[[ RECORDS PROVIDED open ]]

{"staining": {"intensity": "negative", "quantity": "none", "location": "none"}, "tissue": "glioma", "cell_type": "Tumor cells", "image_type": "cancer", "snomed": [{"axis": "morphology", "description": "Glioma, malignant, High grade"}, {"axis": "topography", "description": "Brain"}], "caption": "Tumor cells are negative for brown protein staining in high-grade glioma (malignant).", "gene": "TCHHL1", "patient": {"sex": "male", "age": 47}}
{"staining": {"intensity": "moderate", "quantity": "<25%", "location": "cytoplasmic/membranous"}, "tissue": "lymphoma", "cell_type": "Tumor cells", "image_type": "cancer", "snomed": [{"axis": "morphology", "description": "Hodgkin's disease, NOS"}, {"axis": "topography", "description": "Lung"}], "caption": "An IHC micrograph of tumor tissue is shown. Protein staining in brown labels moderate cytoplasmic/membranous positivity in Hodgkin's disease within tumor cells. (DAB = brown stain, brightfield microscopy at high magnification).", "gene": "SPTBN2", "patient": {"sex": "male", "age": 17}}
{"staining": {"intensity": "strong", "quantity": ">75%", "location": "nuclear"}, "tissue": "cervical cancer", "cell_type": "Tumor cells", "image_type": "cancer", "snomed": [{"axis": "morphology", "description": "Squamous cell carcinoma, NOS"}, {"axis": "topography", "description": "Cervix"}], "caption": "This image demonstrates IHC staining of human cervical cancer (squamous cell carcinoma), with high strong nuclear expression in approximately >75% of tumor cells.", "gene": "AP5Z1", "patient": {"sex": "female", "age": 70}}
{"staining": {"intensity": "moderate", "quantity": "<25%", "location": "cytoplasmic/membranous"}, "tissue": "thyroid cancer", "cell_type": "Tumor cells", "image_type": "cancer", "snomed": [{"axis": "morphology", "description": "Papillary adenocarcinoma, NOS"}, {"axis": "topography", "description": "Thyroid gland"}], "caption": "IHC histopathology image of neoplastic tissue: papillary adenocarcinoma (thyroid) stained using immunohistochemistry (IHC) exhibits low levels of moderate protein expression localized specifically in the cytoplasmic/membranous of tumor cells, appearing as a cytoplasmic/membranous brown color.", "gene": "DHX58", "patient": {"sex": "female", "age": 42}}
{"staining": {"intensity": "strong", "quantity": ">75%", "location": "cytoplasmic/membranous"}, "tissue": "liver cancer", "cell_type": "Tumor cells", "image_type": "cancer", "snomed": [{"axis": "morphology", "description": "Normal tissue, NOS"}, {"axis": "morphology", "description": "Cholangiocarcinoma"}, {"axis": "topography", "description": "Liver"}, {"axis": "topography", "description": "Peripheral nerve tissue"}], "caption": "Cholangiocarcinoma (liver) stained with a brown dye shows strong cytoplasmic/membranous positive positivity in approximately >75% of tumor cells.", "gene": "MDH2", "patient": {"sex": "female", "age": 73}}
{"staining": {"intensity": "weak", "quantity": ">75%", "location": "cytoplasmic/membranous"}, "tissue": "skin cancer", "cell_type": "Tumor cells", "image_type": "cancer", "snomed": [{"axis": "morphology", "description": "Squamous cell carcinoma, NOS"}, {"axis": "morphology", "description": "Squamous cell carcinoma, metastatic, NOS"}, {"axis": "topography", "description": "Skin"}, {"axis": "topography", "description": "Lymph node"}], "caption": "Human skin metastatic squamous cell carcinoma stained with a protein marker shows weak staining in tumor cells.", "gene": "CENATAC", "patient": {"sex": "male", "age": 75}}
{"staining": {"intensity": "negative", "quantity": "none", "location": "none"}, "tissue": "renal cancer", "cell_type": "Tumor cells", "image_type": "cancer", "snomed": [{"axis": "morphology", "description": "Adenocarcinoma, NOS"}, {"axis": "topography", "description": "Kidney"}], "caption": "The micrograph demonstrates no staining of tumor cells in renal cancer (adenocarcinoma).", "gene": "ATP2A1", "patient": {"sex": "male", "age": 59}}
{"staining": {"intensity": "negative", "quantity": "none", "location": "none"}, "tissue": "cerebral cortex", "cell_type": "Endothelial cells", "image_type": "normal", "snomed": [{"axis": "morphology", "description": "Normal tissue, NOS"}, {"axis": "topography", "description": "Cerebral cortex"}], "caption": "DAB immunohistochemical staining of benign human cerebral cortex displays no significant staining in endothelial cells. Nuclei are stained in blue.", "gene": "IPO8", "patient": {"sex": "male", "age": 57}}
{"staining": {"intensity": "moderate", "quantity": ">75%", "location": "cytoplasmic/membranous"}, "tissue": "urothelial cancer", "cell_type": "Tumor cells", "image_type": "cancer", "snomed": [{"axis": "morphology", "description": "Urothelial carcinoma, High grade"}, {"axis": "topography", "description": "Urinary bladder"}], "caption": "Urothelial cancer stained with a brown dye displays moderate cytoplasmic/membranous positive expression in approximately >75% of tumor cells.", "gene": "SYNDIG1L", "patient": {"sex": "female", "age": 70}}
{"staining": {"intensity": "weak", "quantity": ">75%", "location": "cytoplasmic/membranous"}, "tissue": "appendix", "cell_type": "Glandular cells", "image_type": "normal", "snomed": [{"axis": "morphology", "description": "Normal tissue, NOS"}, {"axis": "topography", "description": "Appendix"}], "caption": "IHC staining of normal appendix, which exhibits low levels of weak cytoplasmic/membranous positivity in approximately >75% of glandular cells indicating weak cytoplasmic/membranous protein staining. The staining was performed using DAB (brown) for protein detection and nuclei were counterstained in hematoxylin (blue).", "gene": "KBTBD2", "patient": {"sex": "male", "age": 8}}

[[ RECORDS PROVIDED closed ]]

EXERCISE DIRECTIONS: Your task for the entries above: copy exactly the span starting with the line with "(liver) stained with" and going on through the line with "micrograph demonstrates no", both lines included, and nothing else.

ANSWER BELOW:
{"staining": {"intensity": "strong", "quantity": ">75%", "location": "cytoplasmic/membranous"}, "tissue": "liver cancer", "cell_type": "Tumor cells", "image_type": "cancer", "snomed": [{"axis": "morphology", "description": "Normal tissue, NOS"}, {"axis": "morphology", "description": "Cholangiocarcinoma"}, {"axis": "topography", "description": "Liver"}, {"axis": "topography", "description": "Peripheral nerve tissue"}], "caption": "Cholangiocarcinoma (liver) stained with a brown dye shows strong cytoplasmic/membranous positive positivity in approximately >75% of tumor cells.", "gene": "MDH2", "patient": {"sex": "female", "age": 73}}
{"staining": {"intensity": "weak", "quantity": ">75%", "location": "cytoplasmic/membranous"}, "tissue": "skin cancer", "cell_type": "Tumor cells", "image_type": "cancer", "snomed": [{"axis": "morphology", "description": "Squamous cell carcinoma, NOS"}, {"axis": "morphology", "description": "Squamous cell carcinoma, metastatic, NOS"}, {"axis": "topography", "description": "Skin"}, {"axis": "topography", "description": "Lymph node"}], "caption": "Human skin metastatic squamous cell carcinoma stained with a protein marker shows weak staining in tumor cells.", "gene": "CENATAC", "patient": {"sex": "male", "age": 75}}
{"staining": {"intensity": "negative", "quantity": "none", "location": "none"}, "tissue": "renal cancer", "cell_type": "Tumor cells", "image_type": "cancer", "snomed": [{"axis": "morphology", "description": "Adenocarcinoma, NOS"}, {"axis": "topography", "description": "Kidney"}], "caption": "The micrograph demonstrates no staining of tumor cells in renal cancer (adenocarcinoma).", "gene": "ATP2A1", "patient": {"sex": "male", "age": 59}}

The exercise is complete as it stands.